Hey everyone! I’m trying to figure out how to get just the plain text from a webpage using Puppeteer. Right now, I can grab the entire HTML code, but I want to strip out all the tags and just get the text content. Here’s what I’ve got so far:
const puppeteer = require('puppeteer');
(async () => {
const browser = await puppeteer.launch();
const tab = await browser.newPage();
await tab.navigate('https://example.com');
const pageContent = await tab.content();
console.log(pageContent); // This gives me all the HTML
await browser.close();
})();
This code works fine for getting the whole page, but how can I modify it to just extract the text? Any tips or tricks would be super helpful! Thanks in advance!
hey there! u can try using the page.evaluate() method with document.body.innerText. it’ll grab all the visible text on the page. something like this:
const text = await page.evaluate(() => document.body.innerText);
console.log(text);
hope that helps! lmk if u need anything else 
I’ve been using Puppeteer for a while now, and I’ve found that sometimes the innerText approach can be a bit unreliable, especially with dynamic content. What’s worked well for me is combining querySelector with textContent. Here’s a snippet that’s been pretty solid:
const text = await tab.evaluate(() => {
return Array.from(document.querySelectorAll('body, body *'))
.map(el => el.textContent.trim())
.filter(text => text !== '')
.join(' ');
});
console.log(text);
This method grabs text from all elements, trims whitespace, filters out empty strings, and joins everything together. It’s a bit more verbose, but I’ve found it to be more consistent across different types of websites. Just remember to tweak the selector if you need to target specific parts of the page.

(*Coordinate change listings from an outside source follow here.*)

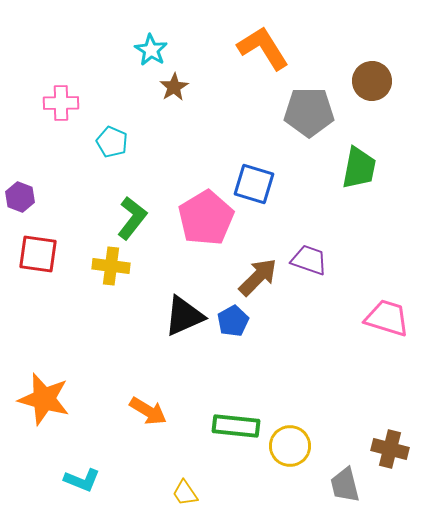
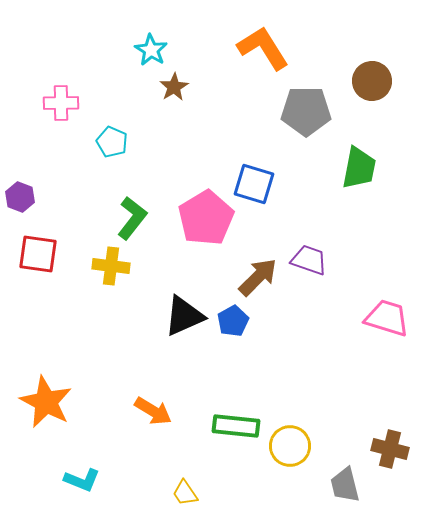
gray pentagon: moved 3 px left, 1 px up
orange star: moved 2 px right, 3 px down; rotated 12 degrees clockwise
orange arrow: moved 5 px right
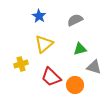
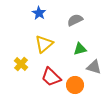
blue star: moved 3 px up
yellow cross: rotated 32 degrees counterclockwise
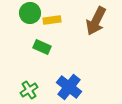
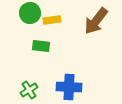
brown arrow: rotated 12 degrees clockwise
green rectangle: moved 1 px left, 1 px up; rotated 18 degrees counterclockwise
blue cross: rotated 35 degrees counterclockwise
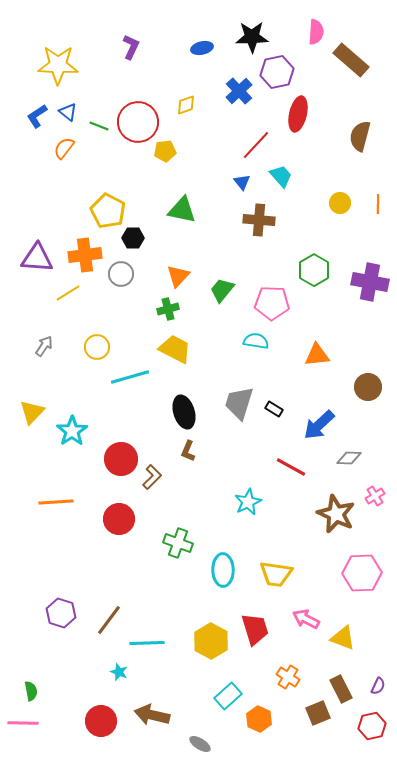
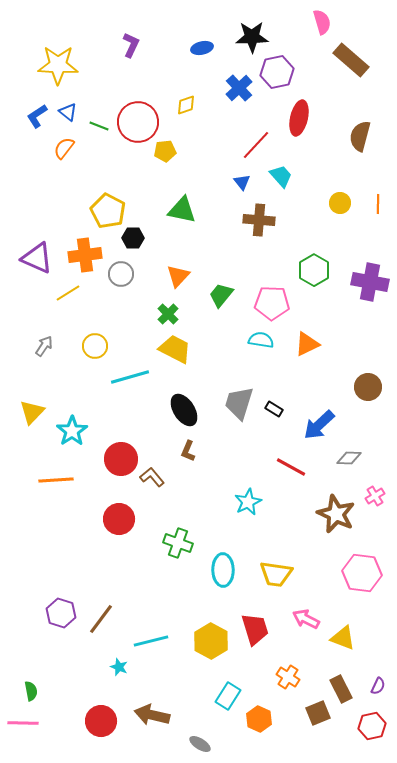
pink semicircle at (316, 32): moved 6 px right, 10 px up; rotated 20 degrees counterclockwise
purple L-shape at (131, 47): moved 2 px up
blue cross at (239, 91): moved 3 px up
red ellipse at (298, 114): moved 1 px right, 4 px down
purple triangle at (37, 258): rotated 20 degrees clockwise
green trapezoid at (222, 290): moved 1 px left, 5 px down
green cross at (168, 309): moved 5 px down; rotated 30 degrees counterclockwise
cyan semicircle at (256, 341): moved 5 px right, 1 px up
yellow circle at (97, 347): moved 2 px left, 1 px up
orange triangle at (317, 355): moved 10 px left, 11 px up; rotated 20 degrees counterclockwise
black ellipse at (184, 412): moved 2 px up; rotated 16 degrees counterclockwise
brown L-shape at (152, 477): rotated 85 degrees counterclockwise
orange line at (56, 502): moved 22 px up
pink hexagon at (362, 573): rotated 9 degrees clockwise
brown line at (109, 620): moved 8 px left, 1 px up
cyan line at (147, 643): moved 4 px right, 2 px up; rotated 12 degrees counterclockwise
cyan star at (119, 672): moved 5 px up
cyan rectangle at (228, 696): rotated 16 degrees counterclockwise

To extract just the text content using Puppeteer, you can utilize the evaluate
function. Here’s how you can modify your code:
const text = await tab.evaluate(() => {
return document.body.innerText;
});
console.log(text);
This method runs the provided function in the context of the page and returns the result. The innerText
property gives you the visible text content of the body element, effectively stripping out all HTML tags.
For more granular control, you might want to target specific elements or use textContent
instead of innerText
if you need to include hidden text. Remember to handle potential errors and close the browser properly.